Democrats and well-funded surrogates were dominating the conversation – so much so that Speaker Tillis and Republicans were completely absent from the education debate on Twitter until late September when Karl Rove’s Crossroads GPS and the Koch Brothers’ Americans for Prosperity entered the fray.
Even then, Sen. Hagan was influencing more than 10 times the voters on public schools and teachers pay, issues more likely to boost turnout among traditional Democratic voters. Her Tweets were shared hundreds of times by 72 unique amplifiers to engage 218,568 voters, while Tillis engaged just 14 to reach 19,106.
Republicans, meanwhile, had focused almost exclusively on criticizing Sen. Hagan for “Obamacare’. The top 20 healthcare influencers are all Republican, and these 20 activists and PACs engaged 2,289,064 people on health in the four weeks through October 15. That was a drop of 23% on the previous month suggesting the GOP strategy in tying Sen. Hagan to ‘Obamacare’ had then reached its limits, and will not change voter opinion at this stage or be a deciding factor in the election.
The Ebola Wildcard
In early October Republicans turned their campaign focus to President Obama’s uncertain and uneven response to Ebola and ISIS, in particular attempting on Twitter to capitalize on growing public fears on these threats.
On Twitter in North Carolina, Republicans engaged more people on Ebola than any other issue – engaging 1,550 unique amplifiers to reach 3.4 million people with Tweets criticizing Sen. Hagan for her initial opposition to a ban on flights from West Africa. That’s more than 10 times the people Republicans engaged on education and three times those they engaged on the economy.
Tweets from Speaker Tillis talked more about Ebola than any other issue (and Republicans were tagging just about every Tweet with the #ebola hashtag). Sen. Hagan continued to focus on education, the economy and ‘get out the vote’ efforts – and by October 25, engagement around Ebola Tweets had tailed off.
Noise Vs. Resonance
Republicans in North Carolina continue to be far “noisier” than Democrats on Twitter.
A relatively small, but very active, cadre of GOP party bosses and workers, Tea Party activists and Super PACs such as Karl Rove’s Crossroads GPS and AFPNC, tweeted at a much higher volume than their Democratic counterparts and numerically engaged more people.
The top 10 GOP influencers actively engaged 4,450 unique amplifiers to reach 13,981,055 people, while the top 10 Democratic influencers, by contrast, engaged less than half the unique amplifiers (2,030) and while a 204% jump on the previous month, actively engaged 4,588,673 people.
At first blush, this appears to suggest the Republicans gaining ground on Democrats in a very close race.
However, GOP ‘amplification’ as measured by re-tweets, mentions and changing conversation sentiment, continued to be confined largely within their own ranks. In other words, Tweets from the GOP and Republican candidate, Tea Party activists, and Republican PACs were largely being shared or re-tweeted by the very same people doing the original Tweeting.

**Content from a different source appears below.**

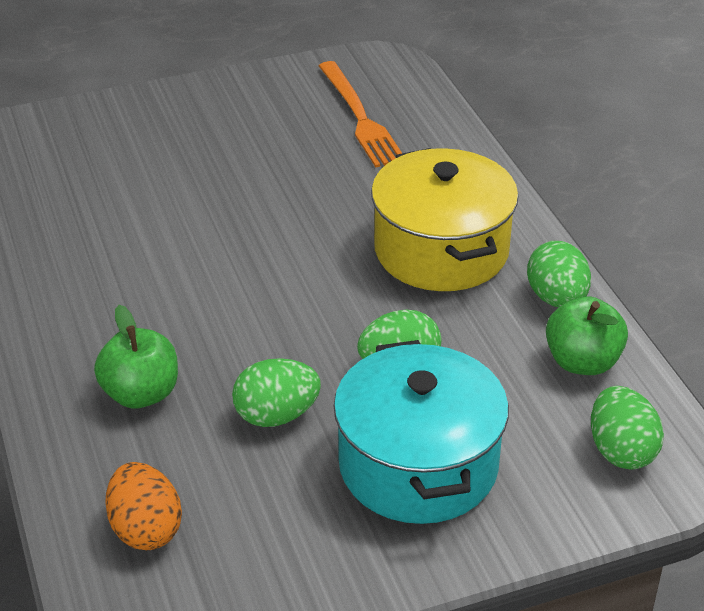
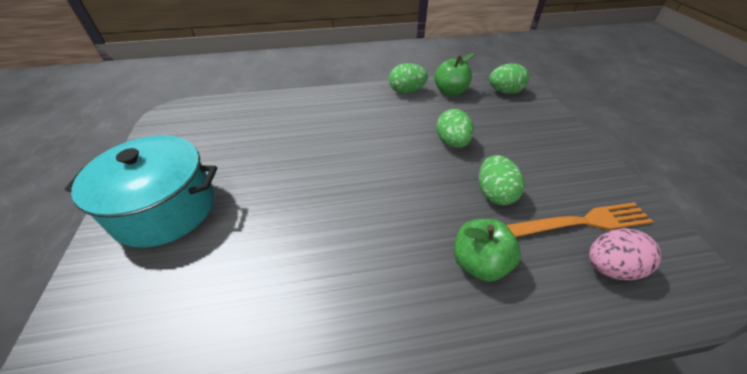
camera: 80 degrees left, 5 degrees up
orange egg [105,462,182,550] -> pink egg [589,228,662,280]
orange fork [319,61,402,167] -> orange fork moved to [506,202,653,237]
turquoise pot [334,340,509,524] -> turquoise pot moved to [65,135,217,248]
yellow pot [371,148,518,291] -> none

So while Republicans reached and engaged more people, these people tended to be already committed to the cause.
Democrats, though reaching smaller numbers on Twitter, have been engaging proportionally more people beyond their own ranks – and may, with resonance on education – explain why Sen. Hagan remains on average two points ahead in current polling.
Early Voting & Voter Registration
Midterm election results often depend on who is most successful ‘getting out the vote’ when it matters, and Democratic influence and amplification on the topic of early voting, voter registration and controversial GOP efforts to restrict both, far outpaces the GOP on all other issues barring Ebola.
Democratic influencers on Twitter engaged 3,159,499 people with pleas to vote early, compared to the GOP’s 412,113.
A unique amplifier is an individual who shares (or re-tweets) an influencer’s Tweet more than once. An influencer starts and changes conversations; their impact is measured by the viral “amplification” of their Tweets (measured by re-tweets and mentions) as well as number and growth of followers.